Dia dihadapkan dengan pilihan. Seluruh ide telah kehilangan berkilau. Mungkin juga membuangnya masuk Tinggalkan di belakang. Pergi minum teh. Segelas anggur. Pergi berbelanja. Kumpulkan anak-anak dari sekolah, apa-apa kecuali tinggal di sini di depan kanvas ini gagal. Dia tidak peduli lagi. Dia tetesan cat lebih ke halaman, sebuah colet sini, stroke sana. Lesu, tak bernyawa tanpa energi atau harapan. Dia menyerah ide aslinya.
Jika ia dapat bertahan sesuatu dapat terjadi, sesuatu yang baru mungkin muncul di kanvas, sesuatu yang tidak tahu, tidak ada konsepsi sadar, seperti protes kuncup, beberapa hidup baru. Kemudian kembali energi, harapan baru, kemungkinan beberapa ciptaan baru. Leunig mendesak kita untuk memperhatikan pentingnya mencoba kedua.
Tapi bagaimana saya dapat membuat tautan gagasan ini dengan gagasan balas dendam?

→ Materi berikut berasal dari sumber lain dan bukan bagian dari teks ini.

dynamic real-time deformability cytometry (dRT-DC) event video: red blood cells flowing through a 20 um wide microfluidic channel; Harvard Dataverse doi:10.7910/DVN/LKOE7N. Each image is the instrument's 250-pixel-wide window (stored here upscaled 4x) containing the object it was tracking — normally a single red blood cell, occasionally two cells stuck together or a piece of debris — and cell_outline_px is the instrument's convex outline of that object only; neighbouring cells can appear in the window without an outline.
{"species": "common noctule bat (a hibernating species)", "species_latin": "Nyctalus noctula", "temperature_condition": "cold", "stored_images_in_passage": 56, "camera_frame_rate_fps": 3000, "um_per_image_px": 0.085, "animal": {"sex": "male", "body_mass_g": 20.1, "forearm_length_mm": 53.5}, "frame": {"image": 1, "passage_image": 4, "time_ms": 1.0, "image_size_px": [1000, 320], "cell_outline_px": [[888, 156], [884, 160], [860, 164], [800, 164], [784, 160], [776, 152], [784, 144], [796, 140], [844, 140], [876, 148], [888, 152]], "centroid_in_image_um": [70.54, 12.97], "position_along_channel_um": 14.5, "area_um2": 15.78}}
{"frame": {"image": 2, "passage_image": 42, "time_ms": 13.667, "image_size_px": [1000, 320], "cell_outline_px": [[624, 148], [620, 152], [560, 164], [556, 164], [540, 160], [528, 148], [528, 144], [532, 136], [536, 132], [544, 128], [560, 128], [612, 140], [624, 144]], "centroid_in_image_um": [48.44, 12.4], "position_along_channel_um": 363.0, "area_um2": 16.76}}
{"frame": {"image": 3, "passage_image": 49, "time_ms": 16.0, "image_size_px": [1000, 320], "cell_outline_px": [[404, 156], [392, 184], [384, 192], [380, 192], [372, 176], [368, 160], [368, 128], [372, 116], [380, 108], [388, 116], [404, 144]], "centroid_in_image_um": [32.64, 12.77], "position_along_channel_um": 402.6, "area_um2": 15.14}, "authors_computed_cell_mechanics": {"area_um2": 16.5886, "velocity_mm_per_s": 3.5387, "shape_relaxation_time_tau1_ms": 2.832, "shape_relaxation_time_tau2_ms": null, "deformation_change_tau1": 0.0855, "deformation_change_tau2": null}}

Jika saya berpikir tentang pelatihan analitik, pelatihan dapat dilihat sebagai sesuatu seperti kanvas saya, ide saya dalam pikiran saya. Aku begitu senang bisa diterima dalam pelatihan, jadi senang bahwa suatu hari nanti aku akan muncul sebagai terapis yang kompeten, sedikit seperti lukisan indah dibayangkan oleh seniman Leunig, tapi bagi saya kekecewaan yang datang dengan waktu ketika mimpi itu diambil dari saya. Aku tidak bisa melanjutkan pelatihan, bukan karena aku menyerah tapi karena orang lain menyerah.
Di sinilah, terletak sumber keinginan untuk membalas dendam. Hal ini lahir dari rasa ketidakadilan, rasa marah, bahwa mimpi saya diambil dari saya pada saat saya bisa mulai melihat secara berbeda.
Saya perlu mengubah arah. Saya perlu memfokuskan kembali energi saya.
Tesis saya adalah upaya saya untuk melakukan hal ini. Namun setiap kali aku pergi ke sebuah pertemuan dari orang-orang yang saya analis mungkin sekali bergabung, perasaan kuno menjadi orang buangan itu, ditolak satu, kembali.